Bei einer (nicht- dauerhaften) Epilation werden die Barthaare mit den Haarwurzeln herausgezupft. Hier gibt es die Möglichkeit, mit einer Pinzette jedes einzelne Haar zu entfernen, was sehr zeitintensiv und auch schmerzhaft ist. Das Ergebnis hält etwa 2-3 Wochen an, dann sind die Haare wieder sichtbar. Auch die Kalt- oder Warmwachsbehandlung ist recht schmerzhaft, denn nach dem Auftragen und Einwirken wird das Wachs mit den Haaren durch einen kräftigen Ruck abgezogen. Nach 3-6 Wochen muss die Prozedur erneut durchgeführt werden. Ein Epiliergerät arbeitet schnell und effektiv und lässt den Bartwuchs erst nach etwa 3 Wochen wieder sichtbar werden.
Eine schmerzarme Methode ist die dauerhafte Laserenthaarung, bei der das Laserlicht über den Farbstoff des Haares (Melanin) zur Haarwurzel (Follikel) gelangt, in Wärme umgewandelt wird und die Haarwurzel zerstört. Bei der Laser-Epilation muss mit 4-6 Behandlungen gerechnet werden.
Die Preise für die Damenbartentfernung sind sehr unterschiedlich. Meistens werden Kinn-, Oberlippen-, Wangen- und Gesichtbehandlung separat berechnet. Auch die Behandlungsmethode wirkt sich auf die Kosten aus. Deshalb ist es ratsam, einen genauen Preisvergleich vorzunehmen.
Bei der Laserenthaarung, auch Laserepilation genannt, wird einfarbiges Licht einer einzigen Wellenlänge gezielt auf die Farbpigmente des Haares gerichtet. Die Farbpigmente wandeln das Licht in Wärme um und zerstören so dauerhaft die Haarwurzel (Haarfollikel).
Der Impuls ist so kurz, dass das umliegende Gewebe nicht geschädigt wird. Das Haar fällt nach etwa zwei Wochen von allein aus. Da eine Laserhaarentfernung nur durchgeführt werden kann wenn sich die Haare in der Wachstumsphase befinden und Haare unterschiedlich schnell wachsen, sind zwischen vier und sechs Behandlungen erforderlich.
Es gibt unterschiedliche Laser zur Haarentfernung, die sich durch bestimmte, feste Wellenlängen, der Eindringtiefe in die Haut und der Dauer des Energieimpulses unterscheiden. Der Alexandritlaser wird überwiegend für die Haarentfernung im Gesicht, unter den Achseln und in der Bikinizone eingesetzt. Mit dem Diodenlaser, der besonders gute Ergebnisse bei dunklem Haar erzielt, werden hauptsächlich der Nacken, Bauch und Brust behandelt. Der Nd:YAG-Laser, der sich ebenfalls sehr gut für die Entfernung dunkler Haare eignet, kommt außerdem für Behandlungen an der Oberlippe, dem Kinn und den Augenbrauen zum Einsatz.
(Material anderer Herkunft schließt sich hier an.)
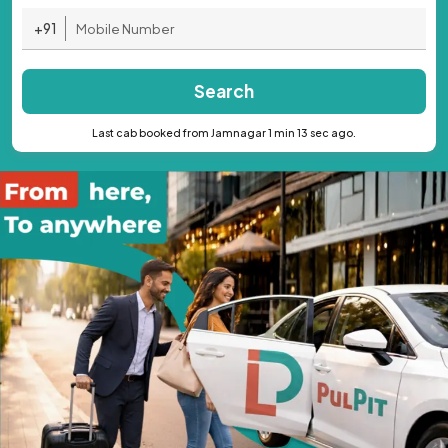
+91
Search
Last cab booked from Jamnagar 1 min 13 sec ago.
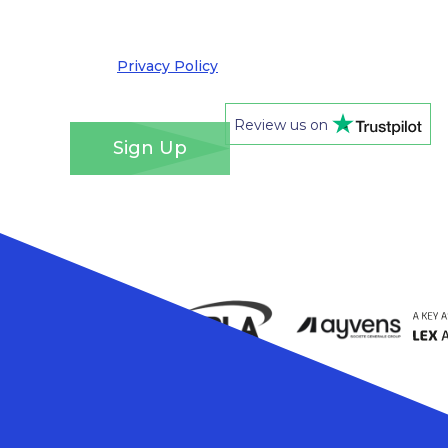
out at any time. We take your privacy very
seriously and adhere to the requirements of the
General Data Protection Regulation. Please see
our
Privacy Policy
for details of how we will use
your information and your rights.
*
Review us on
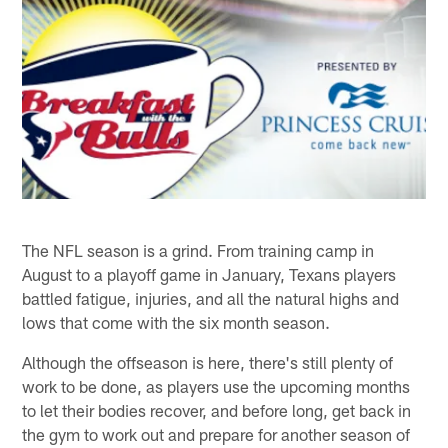
The NFL season is a grind. From training camp in
August to a playoff game in January, Texans players
battled fatigue, injuries, and all the natural highs and
lows that come with the six month season.
Although the offseason is here, there's still plenty of
work to be done, as players use the upcoming months
to let their bodies recover, and before long, get back in
the gym to work out and prepare for another season of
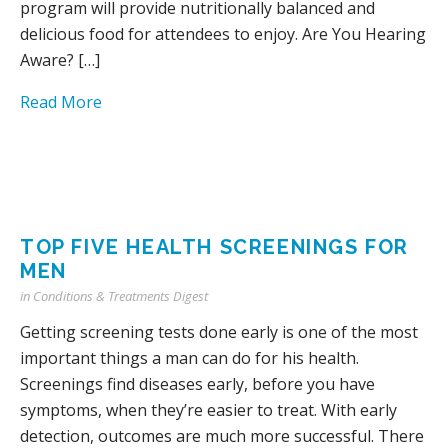
program will provide nutritionally balanced and
delicious food for attendees to enjoy. Are You Hearing
Aware? […]
Read More
TOP FIVE HEALTH SCREENINGS FOR
MEN
in
Conditions & Treatments Digest
Getting screening tests done early is one of the most
important things a man can do for his health.
Screenings find diseases early, before you have
symptoms, when they’re easier to treat. With early
detection, outcomes are much more successful. There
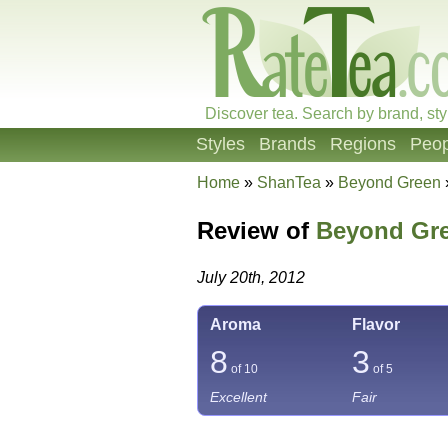
Discover tea. Search by brand, sty
Styles
Brands
Regions
Peop
Home
»
ShanTea
»
Beyond Green
Review of
Beyond Gr
July 20th, 2012
Aroma
Flavor
8
3
of 10
of 5
Excellent
Fair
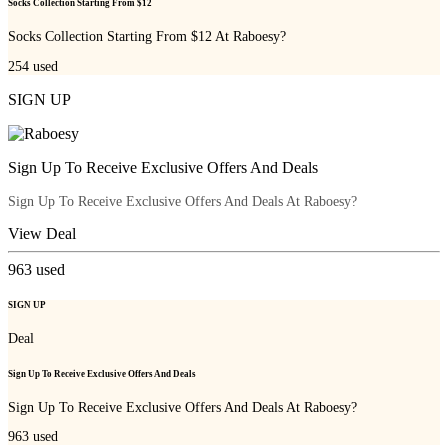
Socks Collection Starting From $12
Socks Collection Starting From $12 At Raboesy?
254
used
SIGN UP
Sign Up To Receive Exclusive Offers And Deals
Sign Up To Receive Exclusive Offers And Deals At Raboesy?
View Deal
963
used
SIGN UP
Deal
Sign Up To Receive Exclusive Offers And Deals
Sign Up To Receive Exclusive Offers And Deals At Raboesy?
963
used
Eine Laserhaarentfernung wird ohne Betäubung vorgenommen, da sie schmerzarm ist. Völlig schmerzfrei ist sie allerdings nicht. Empfindliche Personen verspüren u. U ein leichtes „Zwicken“ während der Behandlung. Nach der Behandlung kann es zu Hautreizungen und Hautrötungen kommen, die eine Weile gekühlt werden sollten. Auf Kosmetika und Parfum sollte vorerst verzichtet werden, bis sich die Haut beruhigt hat. Vor der Laserhaarentfernung und auch nach der Behandlung ist es ratsam, die behandelten Hautzonen keiner Sonne auszusetzen, da sich sonst Risiken während der Behandlung entfalten können.